Belinda sabe que lo mejor que podemos compartir las personas son los conocimientos. Susana, una vallisoletana de 42 años que actualmente trabaja en Málaga Acoge, empezó con Belinda en empoderamiento y es quien la enseñó a tratar con las mujeres que han sufrido o siguen sufriendo violencia de género. Para ella nada es imposible, Belinda a menudo le dice que es una mujer con mucha fuerza y valor.
Se acerca la hora de cerrar el ropero y Belinda se apresura a recoger. Abre el almacén y en un lado mete las bolsas de la ropa que se va a reciclar, la recogida de esta ropa es los lunes y miércoles. Revisa que en todas las bolsas no haya ropa que esté en buen estado y pueda utilizarse en el ropero.
El almacén de esta caseta es amplio, en él hay cuatro estanterías donde guardan sábanas y mantas para las familias más necesitadas.
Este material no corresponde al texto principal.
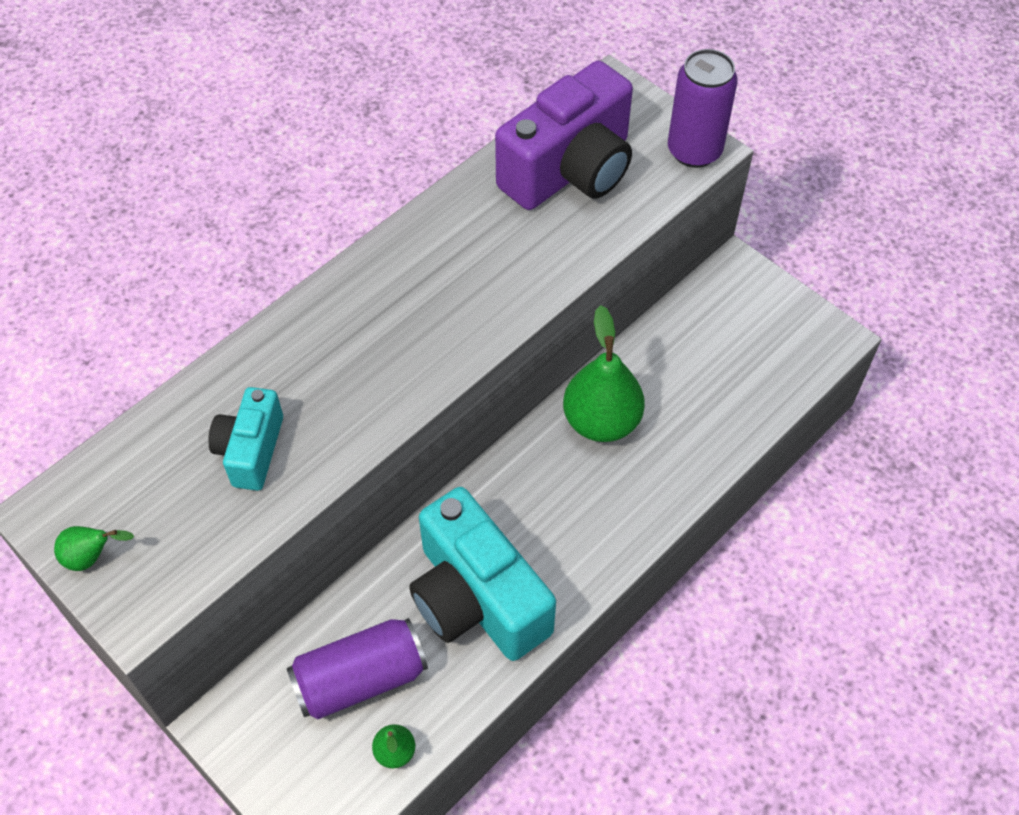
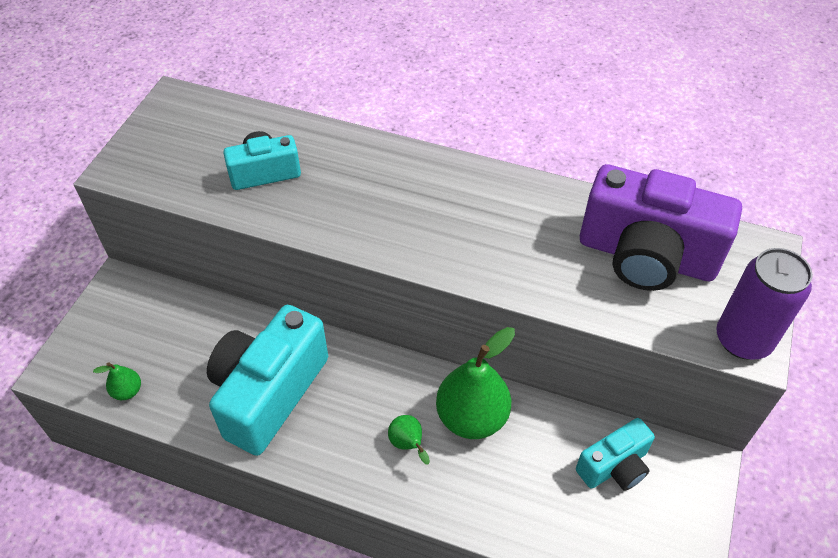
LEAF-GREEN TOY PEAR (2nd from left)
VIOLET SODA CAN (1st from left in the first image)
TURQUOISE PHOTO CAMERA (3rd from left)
Los sacos de ropa comienzan a amontonarse, pues ya hay más de 10 esparcidos por el suelo.
En el exterior, entre la caseta principal y el ropero está lo que ellos llaman el basurero, donde hay cajas llenas de libros, ropas, sillitas de bebés rotas… “A veces se piensan que somos el basurero” concluye mientras deja unas cuantas bolsas de plástico vacías al lado de una caja.
A las dos y media la hija de Belinda, una chica de 22 años que estudia derecho, todos los lunes y viernes al salir de clase recoge a su madre tras terminar su jornada como voluntaria.
Nunca reparamos en la labor tan indispensable que los voluntarios llevan a cabo. Muchos de ellos han sufrido en sus propias carnes el hecho de estar desamparados, con una mano delante y otra detrás. Pero no les verás perdiendo la esperanza, ni la buena voluntad de ayudar a los demás.